1) Median sternotomy + proximal ascending aorta to left subclavian bypass + extra-anatomic bypass. benefit - do not require cardiopulmonary bypass 2) chimney technique - maintain flow to innominate artery by deploying from right brachial at same time as TEVAR deployed.
78
What are the 2 major limitations of using a chimney technique for zone 0 TEVAR
1 - gutters 2 - can collapse the innominate branch - the sole branch providing perfusion to the brain - fatal
79
What are 3 limitations of laser fenestration in the aortic arch to facilitate zone 0 TEVAR?
1 - holes may not line up 2 - potential trauma to aortic arch 3 - this modification to graft may cause type 2 endoleak
80
Which 4 aortic arch zone 2 TEVARs with branches are available?
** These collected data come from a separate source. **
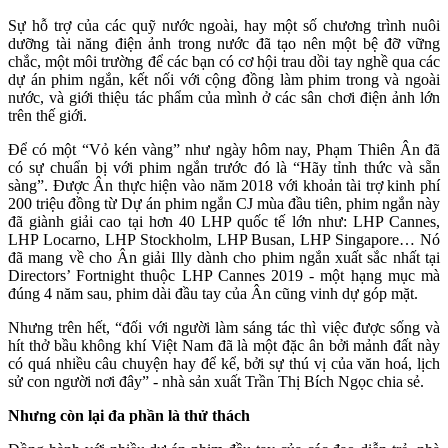
Sự hỗ trợ của các quỹ nước ngoài, hay một số chương trình nuôi
dưỡng tài năng điện ảnh trong nước đã tạo nên một bệ đỡ vững
chắc, một môi trường để các bạn có cơ hội trau dồi tay nghề qua các
dự án phim ngắn, kết nối với cộng đồng làm phim trong và ngoài
nước, và giới thiệu tác phẩm của mình ở các sân chơi điện ảnh lớn
trên thế giới.
Để có một “Vỏ kén vàng” như ngày hôm nay, Phạm Thiên Ân đã
có sự chuẩn bị với phim ngắn trước đó là “Hãy tỉnh thức và sẵn
sàng”. Được Ân thực hiện vào năm 2018 với khoản tài trợ kinh phí
200 triệu đồng từ Dự án phim ngắn CJ mùa đầu tiên, phim ngắn này
đã giành giải cao tại hơn 40 LHP quốc tế lớn như: LHP Cannes,
LHP Locarno, LHP Stockholm, LHP Busan, LHP Singapore… Nó
đã mang về cho Ân giải Illy dành cho phim ngắn xuất sắc nhất tại
Directors’ Fortnight thuộc LHP Cannes 2019 - một hạng mục mà
đúng 4 năm sau, phim dài đầu tay của Ân cũng vinh dự góp mặt.
Nhưng trên hết, “đối với người làm sáng tác thì việc được sống và
hít thở bầu không khí Việt Nam đã là một đặc ân bởi mảnh đất này
có quá nhiều câu chuyện hay để kể, bởi sự thú vị của văn hoá, lịch
sử con người nơi đây” - nhà sản xuất Trần Thị Bích Ngọc chia sẻ.
Nhưng còn lại đa phần là thử thách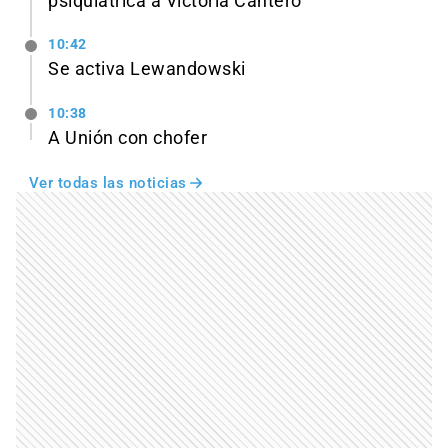
psiquiátrica a Victoria Cantero
10:42
Se activa Lewandowski
10:38
A Unión con chofer
Ver todas las noticias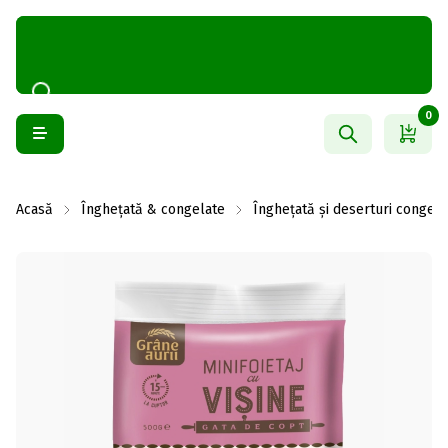
0
Acasă
Înghețată & congelate
Înghețată și deserturi congela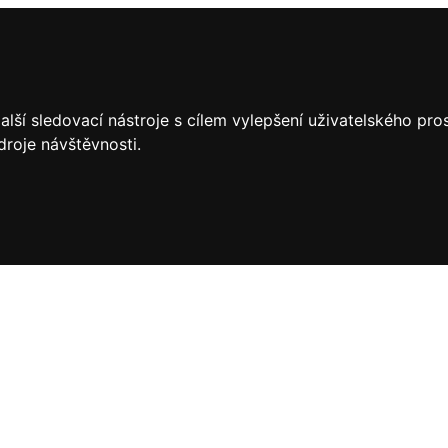
lší sledovací nástroje s cílem vylepšení uživatelského pr
droje návštěvnosti.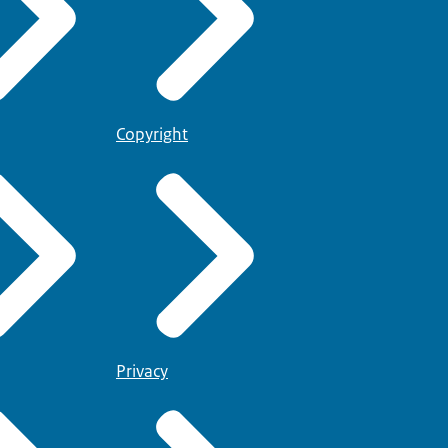
Copyright
Privacy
1) Gore c-tag: precannulated side branch for left subclavian 2) Medtronic Valiant - flexible LSCA external cuff - not precannulated 3) Relay plus double branch arch - two parallel tunnels to cannulate and revasc innominate and left CCA, still require carotid to subclavian bypass 4) Cook Zenith 2 side branches for innominate and L CCA with 4 trigger wires
81
What are the Cook IFU for fenestrated device?
1-non aneurysmal infrarenal neck of 4mm 2-prox neck diameter of 19-31mm 3 - angulation \< 45 degrees 4 - 3 cm distal landing zone 5 - adequate access
82
What is a p-branch device?
Fenestrations with outpouchings to allow for pivot points and a bit more flexibility than fenestrations.
83
What is a t-branch device?
Tapered stent graft sockets for the visceral vessels
84
What is the primary drawbac of T-branch devices?